_SHORT EXERCISE A_.
Find every line in the records that contains the string "kern", matching case exactly, and copy each of those lines in full.

MySQL started life as a simple-to-use open-source database management system. It is the leading open source relational database for Linux, Apache, MySQL, and PHP (LAMP) stack apps. It’s available in several editions; Community, Standard, and Enterprise. The Community edition is available free-of-charge, and has historically been popular as a database management system for web applications, running under Linux. Versions are also available for Windows. Standard edition offers higher performance, and uses a different technology for storing data. Enterprise edition provides a comprehensive set of tools and features, including enhanced security, availability, and scalability. The Standard and Enterprise editions are the versions most frequently used by commercial organizations, although these versions of the software aren’t free.

MariaDB is a newer database management system, created by the original developers of MySQL. The database engine has since been rewritten and optimized to improve performance. MariaDB offers compatibility with Oracle Database (another popular commercial database management system). One notable feature of MariaDB is its built-in support for temporal data. A table can hold several versions of data, enabling an application to query the data as it appeared at some point in the past.

PostgreSQL is a hybrid relational-object database. You can store data in relational tables, but a PostgreSQL database also enables you to store custom data types, with their own non-relational properties. The database management system is extensible; you can add code modules to the database, which can be run by queries. Another key feature is the ability to store and manipulate geometric data, such as lines, circles, and polygons.

Section 5: Identify basic management tasks for relational data

5.1 – Describe provisioning and deployment of relational data services

Review
Provisioning is the act of running series of tasks that a service provider, such as Azure SQL Database, performs to create and configure a service. Behind the scenes, the service provider will set up the various resources (disks, memory, CPUs, networks, and so on) required to run the service. You’ll be assigned these resources, and they remain allocated to you (and charged to you), until you delete the service.

_EXTRACTED MATERIAL_.

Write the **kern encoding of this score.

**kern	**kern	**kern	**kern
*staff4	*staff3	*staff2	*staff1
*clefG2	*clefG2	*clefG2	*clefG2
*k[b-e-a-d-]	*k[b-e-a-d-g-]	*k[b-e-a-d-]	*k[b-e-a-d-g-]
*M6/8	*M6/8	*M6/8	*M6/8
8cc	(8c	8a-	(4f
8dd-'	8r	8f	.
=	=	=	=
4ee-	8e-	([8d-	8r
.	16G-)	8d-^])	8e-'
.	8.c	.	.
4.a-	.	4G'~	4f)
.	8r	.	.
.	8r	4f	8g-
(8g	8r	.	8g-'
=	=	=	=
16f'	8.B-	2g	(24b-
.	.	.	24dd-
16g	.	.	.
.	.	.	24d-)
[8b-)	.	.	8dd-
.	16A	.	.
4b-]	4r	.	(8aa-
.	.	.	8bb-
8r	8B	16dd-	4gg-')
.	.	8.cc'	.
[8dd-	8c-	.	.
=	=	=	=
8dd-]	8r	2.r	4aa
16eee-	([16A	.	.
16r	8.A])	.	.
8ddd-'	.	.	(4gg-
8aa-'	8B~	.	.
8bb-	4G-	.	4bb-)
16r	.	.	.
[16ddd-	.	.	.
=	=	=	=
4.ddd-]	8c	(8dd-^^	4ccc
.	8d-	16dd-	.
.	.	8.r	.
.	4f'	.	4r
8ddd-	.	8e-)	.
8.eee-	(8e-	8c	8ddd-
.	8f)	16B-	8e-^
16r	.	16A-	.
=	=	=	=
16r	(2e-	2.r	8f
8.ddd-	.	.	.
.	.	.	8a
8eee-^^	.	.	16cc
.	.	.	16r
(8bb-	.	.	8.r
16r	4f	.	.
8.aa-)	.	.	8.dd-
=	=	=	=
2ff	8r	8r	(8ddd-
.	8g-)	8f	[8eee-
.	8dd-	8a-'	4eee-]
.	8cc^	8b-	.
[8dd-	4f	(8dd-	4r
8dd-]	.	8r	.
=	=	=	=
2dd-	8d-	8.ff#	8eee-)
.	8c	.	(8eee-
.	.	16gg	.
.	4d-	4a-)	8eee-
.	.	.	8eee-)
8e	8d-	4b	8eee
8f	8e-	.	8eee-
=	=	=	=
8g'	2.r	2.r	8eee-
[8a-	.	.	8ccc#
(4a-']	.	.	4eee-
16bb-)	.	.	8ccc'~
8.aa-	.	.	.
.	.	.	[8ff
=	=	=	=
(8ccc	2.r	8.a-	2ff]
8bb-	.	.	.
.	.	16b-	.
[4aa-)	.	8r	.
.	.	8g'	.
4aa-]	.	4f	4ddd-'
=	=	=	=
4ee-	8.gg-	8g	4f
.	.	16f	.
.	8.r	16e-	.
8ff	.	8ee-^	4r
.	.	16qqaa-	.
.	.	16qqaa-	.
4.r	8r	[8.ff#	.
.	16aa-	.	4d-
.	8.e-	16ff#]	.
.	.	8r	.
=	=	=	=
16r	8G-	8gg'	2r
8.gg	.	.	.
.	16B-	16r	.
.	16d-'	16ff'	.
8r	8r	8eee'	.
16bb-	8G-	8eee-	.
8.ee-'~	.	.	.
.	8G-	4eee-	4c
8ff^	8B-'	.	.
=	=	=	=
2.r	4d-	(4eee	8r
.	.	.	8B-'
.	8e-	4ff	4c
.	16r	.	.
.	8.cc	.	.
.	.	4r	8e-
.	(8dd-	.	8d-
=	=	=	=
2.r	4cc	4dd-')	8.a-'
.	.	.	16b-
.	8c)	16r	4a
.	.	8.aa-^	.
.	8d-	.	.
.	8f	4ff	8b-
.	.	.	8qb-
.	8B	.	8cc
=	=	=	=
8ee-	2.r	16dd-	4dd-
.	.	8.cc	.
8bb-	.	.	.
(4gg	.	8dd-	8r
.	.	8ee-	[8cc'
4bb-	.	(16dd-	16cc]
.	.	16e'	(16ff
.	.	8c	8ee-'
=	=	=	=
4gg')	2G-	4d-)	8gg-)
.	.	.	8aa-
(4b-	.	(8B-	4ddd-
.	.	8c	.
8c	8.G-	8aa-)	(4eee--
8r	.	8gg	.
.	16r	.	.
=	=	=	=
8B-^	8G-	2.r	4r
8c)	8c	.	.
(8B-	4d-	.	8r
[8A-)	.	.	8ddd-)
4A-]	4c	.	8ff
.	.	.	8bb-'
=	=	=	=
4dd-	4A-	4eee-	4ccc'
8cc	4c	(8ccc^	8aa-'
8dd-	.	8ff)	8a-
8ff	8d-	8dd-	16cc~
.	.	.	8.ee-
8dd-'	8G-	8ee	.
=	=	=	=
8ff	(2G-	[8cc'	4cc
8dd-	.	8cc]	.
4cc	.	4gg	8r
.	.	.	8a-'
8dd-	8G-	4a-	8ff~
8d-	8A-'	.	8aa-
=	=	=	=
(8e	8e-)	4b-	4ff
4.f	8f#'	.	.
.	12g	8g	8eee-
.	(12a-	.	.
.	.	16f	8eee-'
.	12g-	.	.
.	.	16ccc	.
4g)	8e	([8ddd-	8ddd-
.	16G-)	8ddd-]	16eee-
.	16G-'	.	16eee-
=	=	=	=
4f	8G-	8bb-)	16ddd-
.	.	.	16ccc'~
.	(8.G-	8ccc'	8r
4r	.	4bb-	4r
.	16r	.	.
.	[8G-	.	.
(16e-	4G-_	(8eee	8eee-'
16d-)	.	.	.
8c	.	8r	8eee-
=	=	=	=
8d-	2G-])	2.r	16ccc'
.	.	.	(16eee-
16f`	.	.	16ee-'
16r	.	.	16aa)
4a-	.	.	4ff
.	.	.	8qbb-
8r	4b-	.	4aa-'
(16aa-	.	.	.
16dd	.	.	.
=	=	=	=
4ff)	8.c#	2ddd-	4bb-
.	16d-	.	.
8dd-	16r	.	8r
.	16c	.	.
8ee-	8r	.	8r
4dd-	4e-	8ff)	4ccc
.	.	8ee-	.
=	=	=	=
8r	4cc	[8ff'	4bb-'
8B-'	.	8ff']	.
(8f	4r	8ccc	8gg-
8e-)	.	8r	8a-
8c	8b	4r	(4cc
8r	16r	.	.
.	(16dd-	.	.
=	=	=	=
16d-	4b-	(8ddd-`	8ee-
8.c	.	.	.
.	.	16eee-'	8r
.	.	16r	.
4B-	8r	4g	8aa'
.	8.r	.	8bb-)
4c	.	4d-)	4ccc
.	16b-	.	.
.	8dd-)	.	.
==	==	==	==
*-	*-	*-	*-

_SHORT EXERCISE B_.
Write the next part of the text on database systems and provisioning, picking up after its last sentence.

_ANSWER A_.
Write the **kern encoding of this score.
**kern	**kern	**kern	**kern

_ANSWER B_.
How the service provider provisions resources is opaque, and you don’t need to be concerned with how this process works. All you do is specify parameters that determine the size of the resources required (how much disk space, memory, computing power, and network bandwidth). These parameters are determined by estimating the size of the workload that you intend to run using the service. In many cases, you can modify these parameters after the service has been created, perhaps increasing the amount of storage space or memory if the workload is greater than you initially anticipated. The act of increasing (or decreasing) the resources used by a service is called scaling.

5.2 – Describe method for deployment including the Azure portal, Azure Resource Manager templates, Azure PowerShell, and the Azure command-line interface (CLI)

Review
Azure provides several tools you can use to provision services:

  • The Azure portal. This is the most convenient way to provision a service for most users. The Azure portal displays a series of service-specific pages that prompt you for the settings required, and validates these settings, before actually provisioning the service.
  • The Azure command-line interface (CLI). The CLI provides a set of commands that you can run from the operating system command prompt or the Cloud Shell in the Azure portal. You can use these commands to create and manage Azure resources. The CLI is suitable if you need to automate service creation; you can store CLI commands in scripts, and you can run these scripts programmatically. The CLI can run on Windows, macOS, and Linux computers.
  • Azure PowerShell. Many administrators are familiar with using PowerShell commands to script and automate administrative tasks. Azure provides a series of commandlets (Azure-specific commands) that you can use in PowerShell to create and manage Azure resources.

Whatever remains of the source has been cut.